Is English ablaut (sing/sang/sung) nonconcatenative?

Yes — it is a smaller-scale instance of internal change. The morpheme of past tense modifies a vowel inside the root rather than appending an affix. English has roughly 200 such verbs (irregular strong verbs). In Semitic the same principle scales: vowel changes carry productive grammatical meaning across thousands of roots. English ablaut is residual; Semitic templatic morphology is the language's primary mechanism.

How did John McCarthy's autosegmental analysis change the field?

McCarthy's 1979 MIT dissertation argued the consonantal root and the vowel melody live on separate phonological tiers, associated by independent rules to a CV skeleton. This dissolved the puzzle of how three discontinuous consonants form a morpheme — they don't, on the surface, but they do underlyingly. The model launched modern templatic morphology and influenced prosodic morphology, reduplication theory, and Optimality Theory.

Do non-Semitic languages have templatic morphology?

A few. Berber languages (Tamazight, Tashlhiyt) have templatic patterns. Cushitic languages (Somali, Oromo) show partial templates. Tagalog and other Philippine languages use infixation (-um-, -in-) and reduplication, which are nonconcatenative. Yawelmani and several Penutian languages use subtractive morphology. But the Semitic three-consonant root-and-pattern system is unusually elaborate, and most languages stick with prefix-and-suffix concatenation.

Are Hebrew binyanim the same as Arabic forms?

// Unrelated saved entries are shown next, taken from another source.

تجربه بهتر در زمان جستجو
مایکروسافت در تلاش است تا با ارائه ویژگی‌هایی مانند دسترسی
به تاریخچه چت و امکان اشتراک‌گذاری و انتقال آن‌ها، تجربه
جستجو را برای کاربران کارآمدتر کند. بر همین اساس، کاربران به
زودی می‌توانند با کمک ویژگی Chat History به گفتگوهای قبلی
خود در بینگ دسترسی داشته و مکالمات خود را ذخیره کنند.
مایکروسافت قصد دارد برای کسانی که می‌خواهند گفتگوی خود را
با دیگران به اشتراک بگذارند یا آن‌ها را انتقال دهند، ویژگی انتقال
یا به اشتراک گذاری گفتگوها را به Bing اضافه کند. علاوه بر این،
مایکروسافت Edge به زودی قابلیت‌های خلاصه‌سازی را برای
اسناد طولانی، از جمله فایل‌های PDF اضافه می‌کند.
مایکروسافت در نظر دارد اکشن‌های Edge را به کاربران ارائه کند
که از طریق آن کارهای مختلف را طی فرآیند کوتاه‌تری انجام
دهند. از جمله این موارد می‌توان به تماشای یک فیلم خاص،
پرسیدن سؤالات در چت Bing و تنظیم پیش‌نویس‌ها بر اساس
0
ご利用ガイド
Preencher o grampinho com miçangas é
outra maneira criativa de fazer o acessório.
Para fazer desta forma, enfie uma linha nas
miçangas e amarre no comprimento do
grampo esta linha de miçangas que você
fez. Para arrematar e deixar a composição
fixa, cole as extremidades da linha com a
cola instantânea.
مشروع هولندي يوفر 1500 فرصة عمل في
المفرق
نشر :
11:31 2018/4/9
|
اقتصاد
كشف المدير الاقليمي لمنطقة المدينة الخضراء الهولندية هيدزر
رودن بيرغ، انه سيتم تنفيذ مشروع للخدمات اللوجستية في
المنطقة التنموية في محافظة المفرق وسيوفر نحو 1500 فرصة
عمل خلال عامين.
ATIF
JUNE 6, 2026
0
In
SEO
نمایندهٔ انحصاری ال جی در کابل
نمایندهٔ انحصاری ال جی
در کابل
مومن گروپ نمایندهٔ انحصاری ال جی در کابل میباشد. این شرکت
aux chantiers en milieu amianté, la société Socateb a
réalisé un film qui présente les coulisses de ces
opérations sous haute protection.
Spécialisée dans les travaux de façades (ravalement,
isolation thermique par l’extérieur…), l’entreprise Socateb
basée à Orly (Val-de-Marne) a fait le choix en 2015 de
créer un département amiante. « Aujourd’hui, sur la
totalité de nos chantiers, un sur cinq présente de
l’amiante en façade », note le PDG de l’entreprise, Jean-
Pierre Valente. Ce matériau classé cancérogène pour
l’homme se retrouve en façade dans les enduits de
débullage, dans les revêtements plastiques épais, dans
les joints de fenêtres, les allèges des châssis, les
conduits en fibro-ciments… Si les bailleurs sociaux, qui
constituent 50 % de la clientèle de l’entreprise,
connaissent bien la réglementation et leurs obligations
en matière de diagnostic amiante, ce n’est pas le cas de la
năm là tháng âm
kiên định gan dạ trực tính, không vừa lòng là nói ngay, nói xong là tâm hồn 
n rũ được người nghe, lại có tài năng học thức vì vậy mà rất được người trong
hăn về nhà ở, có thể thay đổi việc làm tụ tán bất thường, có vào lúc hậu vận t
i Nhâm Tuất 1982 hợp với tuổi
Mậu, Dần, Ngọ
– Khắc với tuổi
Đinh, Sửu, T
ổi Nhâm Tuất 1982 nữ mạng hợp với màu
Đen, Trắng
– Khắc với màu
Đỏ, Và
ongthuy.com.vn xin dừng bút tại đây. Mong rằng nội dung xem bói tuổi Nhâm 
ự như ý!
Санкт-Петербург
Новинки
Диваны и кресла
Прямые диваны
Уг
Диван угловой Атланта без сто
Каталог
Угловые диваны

Cognate but reorganized. Hebrew has seven binyanim (verbal patterns): pa'al, nif'al, pi'el, pu'al, hif'il, huf'al, hitpa'el. Arabic has ten classical Forms (I-X), each with a stem template, voice pattern, and meaning shift. Both descend from Proto-Semitic templatic morphology. Hebrew lost some forms and re-purposed others; Modern Hebrew also borrowed from Arabic and Aramaic. The general logic — root is meaning, template is grammar — is identical.

What is infixation and why is it nonconcatenative?

An infix is an affix inserted inside a root rather than at its edges. Tagalog sulat ("write") becomes sumulat ("wrote") with -um- infixed after the first consonant. English profanity exhibits expletive infixation: abso-bloody-lutely. Because the morpheme breaks into the middle of the host word, the result is not a simple chain — the operation is nonconcatenative.

Can statistical/neural models learn templatic morphology?

Modern neural systems handle Arabic and Hebrew morphology well after training on enough data, but they struggle without explicit root-and-pattern features in low-resource settings. Finite-state morphological analyzers like the Buckwalter Arabic Morphological Analyzer encode the templates explicitly and remain competitive. Compositional models that separate consonantal tier from vowel tier outperform plain transformers on cross-paradigm generalization.